When finance leaders gathered at the United Nations in New York to sign the Tobacco-Free Finance Pledge in September 2018, the move was billed as the first step to choking off finance to an industry responsible for more than seven million deaths a year.
AXA, BNP Paribas, Natixis and the Ontario Teachers' Pension Plan were among 120 signatories that pledged to halt all support for tobacco companies. Covering US$6.4trn of assets under management and US$1.8trn of corporate lending, the pledge apparently packed a considerable punch.
However, just over 16 months later, it seems to have had little effect. After a quiet year for financing in 2018, the five biggest tobacco companies substantially stepped up their fundraising last year, selling US$29bn of bonds – just short of the all-time record – and borrowing US$23bn in loans.
While a handful of firms are turning their backs on tobacco, they are dramatically outnumbered by others more than willing to support the likes of Altria, British American Tobacco, Imperial Brands, Philip Morris International and Japan Tobacco, lured in by their record profits and strong financials.
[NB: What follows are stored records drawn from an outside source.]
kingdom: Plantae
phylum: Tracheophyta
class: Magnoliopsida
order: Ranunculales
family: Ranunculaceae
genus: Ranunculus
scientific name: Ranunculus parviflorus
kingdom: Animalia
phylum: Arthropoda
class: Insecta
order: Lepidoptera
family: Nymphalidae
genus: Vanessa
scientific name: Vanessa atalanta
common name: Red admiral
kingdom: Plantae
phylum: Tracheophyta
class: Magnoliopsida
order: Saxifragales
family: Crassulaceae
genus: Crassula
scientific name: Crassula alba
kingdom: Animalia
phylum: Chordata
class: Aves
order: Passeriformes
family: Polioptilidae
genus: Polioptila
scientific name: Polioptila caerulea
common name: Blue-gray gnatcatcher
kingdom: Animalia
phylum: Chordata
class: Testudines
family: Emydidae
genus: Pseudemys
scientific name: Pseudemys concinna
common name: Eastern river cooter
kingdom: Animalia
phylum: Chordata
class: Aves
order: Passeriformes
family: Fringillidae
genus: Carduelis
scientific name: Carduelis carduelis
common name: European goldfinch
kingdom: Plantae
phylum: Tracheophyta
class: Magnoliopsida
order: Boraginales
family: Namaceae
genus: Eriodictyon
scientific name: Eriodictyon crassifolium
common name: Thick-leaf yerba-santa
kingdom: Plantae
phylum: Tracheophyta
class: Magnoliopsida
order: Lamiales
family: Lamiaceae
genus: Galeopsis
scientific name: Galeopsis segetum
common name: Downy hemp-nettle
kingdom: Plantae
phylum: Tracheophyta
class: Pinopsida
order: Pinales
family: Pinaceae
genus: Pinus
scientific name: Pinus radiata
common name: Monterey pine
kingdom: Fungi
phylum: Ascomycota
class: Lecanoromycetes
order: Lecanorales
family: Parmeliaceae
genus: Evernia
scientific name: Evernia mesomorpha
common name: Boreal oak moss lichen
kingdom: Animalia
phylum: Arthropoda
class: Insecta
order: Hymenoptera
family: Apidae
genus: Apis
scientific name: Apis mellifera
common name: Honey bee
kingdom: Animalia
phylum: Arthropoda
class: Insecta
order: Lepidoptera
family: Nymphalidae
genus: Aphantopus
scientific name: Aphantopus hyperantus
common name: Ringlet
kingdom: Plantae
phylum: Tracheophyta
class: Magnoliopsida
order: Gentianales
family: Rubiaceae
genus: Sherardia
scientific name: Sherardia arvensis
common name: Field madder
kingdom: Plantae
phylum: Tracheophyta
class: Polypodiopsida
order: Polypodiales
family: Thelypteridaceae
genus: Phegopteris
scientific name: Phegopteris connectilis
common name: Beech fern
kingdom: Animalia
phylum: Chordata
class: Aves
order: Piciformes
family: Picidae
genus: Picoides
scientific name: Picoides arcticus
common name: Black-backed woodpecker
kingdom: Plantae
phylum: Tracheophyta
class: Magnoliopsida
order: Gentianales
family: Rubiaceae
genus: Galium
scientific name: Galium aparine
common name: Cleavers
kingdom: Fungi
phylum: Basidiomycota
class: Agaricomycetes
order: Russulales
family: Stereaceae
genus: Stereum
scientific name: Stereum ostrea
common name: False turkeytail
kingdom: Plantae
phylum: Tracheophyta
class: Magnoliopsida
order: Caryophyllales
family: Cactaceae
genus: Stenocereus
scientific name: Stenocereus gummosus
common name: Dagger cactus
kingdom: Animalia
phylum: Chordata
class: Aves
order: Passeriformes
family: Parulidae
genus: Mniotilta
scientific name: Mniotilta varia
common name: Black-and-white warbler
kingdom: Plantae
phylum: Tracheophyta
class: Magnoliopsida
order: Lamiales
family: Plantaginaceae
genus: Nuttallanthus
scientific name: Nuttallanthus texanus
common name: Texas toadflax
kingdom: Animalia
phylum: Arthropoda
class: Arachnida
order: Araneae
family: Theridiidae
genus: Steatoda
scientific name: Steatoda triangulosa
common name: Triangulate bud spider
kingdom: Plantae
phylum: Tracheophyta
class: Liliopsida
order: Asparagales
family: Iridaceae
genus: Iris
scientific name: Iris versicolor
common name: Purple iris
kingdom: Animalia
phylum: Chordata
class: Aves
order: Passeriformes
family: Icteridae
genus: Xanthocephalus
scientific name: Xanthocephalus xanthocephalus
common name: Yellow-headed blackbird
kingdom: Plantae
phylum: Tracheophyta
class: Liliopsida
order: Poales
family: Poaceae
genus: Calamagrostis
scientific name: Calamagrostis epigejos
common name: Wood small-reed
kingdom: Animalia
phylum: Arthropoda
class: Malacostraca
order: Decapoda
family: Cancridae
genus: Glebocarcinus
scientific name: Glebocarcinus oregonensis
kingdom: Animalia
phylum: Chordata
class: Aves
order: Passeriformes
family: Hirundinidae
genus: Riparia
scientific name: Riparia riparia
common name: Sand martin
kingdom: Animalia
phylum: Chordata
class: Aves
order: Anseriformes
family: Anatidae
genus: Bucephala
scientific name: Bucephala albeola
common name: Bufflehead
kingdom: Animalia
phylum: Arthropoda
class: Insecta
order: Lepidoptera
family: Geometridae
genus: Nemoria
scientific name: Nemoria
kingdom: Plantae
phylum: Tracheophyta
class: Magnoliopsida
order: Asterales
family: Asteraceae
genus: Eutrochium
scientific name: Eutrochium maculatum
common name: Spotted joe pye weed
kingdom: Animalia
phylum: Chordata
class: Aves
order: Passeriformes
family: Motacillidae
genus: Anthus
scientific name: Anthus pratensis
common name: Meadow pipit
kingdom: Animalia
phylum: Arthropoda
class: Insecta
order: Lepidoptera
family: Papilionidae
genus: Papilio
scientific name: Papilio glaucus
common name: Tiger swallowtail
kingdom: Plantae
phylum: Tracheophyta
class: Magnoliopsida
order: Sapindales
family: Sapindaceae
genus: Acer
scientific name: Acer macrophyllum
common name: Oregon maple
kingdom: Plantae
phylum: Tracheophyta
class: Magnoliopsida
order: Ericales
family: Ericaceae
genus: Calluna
"There are still plenty of investors who look at tobacco," said Mark Wade, head of credit research at Allianz Global Investors, which excludes tobacco-related securities from its sustainable and responsible investment funds but allows such investments in its other funds.
"Is it a predictable business? Yes. Does it generate high margins? Yes. Does it generate lots of free cashflows? Yes. Does it have attractive shareholder returns? Yes. There's a lot to like about tobacco other than the fact that it makes tobacco."
US$48BN OF DEMAND
Big deals from Altria show just what is possible. JP Morgan lent the company US$14.6bn last January to fund its purchase of e-cigarette maker Juul Labs. When Altria turned to US bond markets to take down the loan a month later, it was met with US$48bn of demand, allowing it to upsize the deal.
But while the headline numbers indicate continued access to capital, bankers say that the Tobacco-Free Finance Pledge has had some impact – below the surface.
"If you look at geographic distribution of deals, it looked pretty normal a few years back," said one banker who has worked closely on several recent tobacco transactions. "But now investors from France, the Netherlands and Scandinavia are all out. The people buying are funds from the UK, the US and Asia."
He said that tobacco clients have noticed a drop-off in demand from some investors and have adapted in response – issuing more in US dollars and curtailing marketing in Europe.
For now that drop-off hasn't had a major impact on pricing, but tobacco companies are nonetheless worried about the future.
"They are facing up to it, for sure," the banker said. "I had a worried email from one of our clients just the other day. They see their investors changing and want to know what to do to minimise the impact. It is no coincidence that there haven't been many big tobacco deals in euros over the last few years.
"At this point it's a pricing discussion, it's not a 'can we/can't we?'. But if one of these clients came along with big financing needs, I would question how much of that we could get done in euros. Can you do multiple billions in the currency? Honestly, I think no. And that is a worrying comment."
At a time when other corporates are increasing euro issuance to take advantage of low borrowing costs, an enforced skew towards US dollars certainly puts tobacco outfits at a disadvantage - albeit a slight one for the moment - relative to other borrowers. And that matters because some have significant refinancing needs after a run of big acquisitions. BAT alone has £10bn of maturities in the next three years, for example.
"When it comes to tobacco, we don't believe there's any safe level of consumption and therefore exclude any tobacco companies from investment," said Paul Brain, a fund manager at Newton Investment Management, who predicts many funds will eventually come round to that view.
"Essentially, this is coming from clients, who are looking to make sure that their assets are managed in a sustainable way," he added. "We think that as capital shifts more to ESG criteria, they will find it more difficult to raise financing."
LESSONS FOR COAL
The experience of the tobacco industry will be closely watched by other industries such as coal, oil and gas, which are increasingly finding themselves blackballed by a new breed of ESG-focussed investors.
BlackRock, the largest fund manager in the world with US$7.4trn of assets under management, recently banned its active fund managers from owning the shares or bonds of any coal producers. Many other asset managers are screening their portfolios under ESG criteria.
Oil and gas companies are striving to get ahead of the game, with companies such as BP touting their renewable energy projects. Tobacco companies don't really have that option: even alternatives to traditional cigarettes are detrimental to health, so unlikely to get past ESG concerns.
As a result, many funds may take the view that tobacco is just a lost cause, according to Faryda Lindeman, a senior responsible investment specialist at NN Investment Partners, which began divesting from tobacco in mid-2018.
"We saw so many different ESG key risks related to the sector," she said. "We very quickly began to realise that this was not something we could actually start to engage on because there's no way we can improve the product or improve the companies."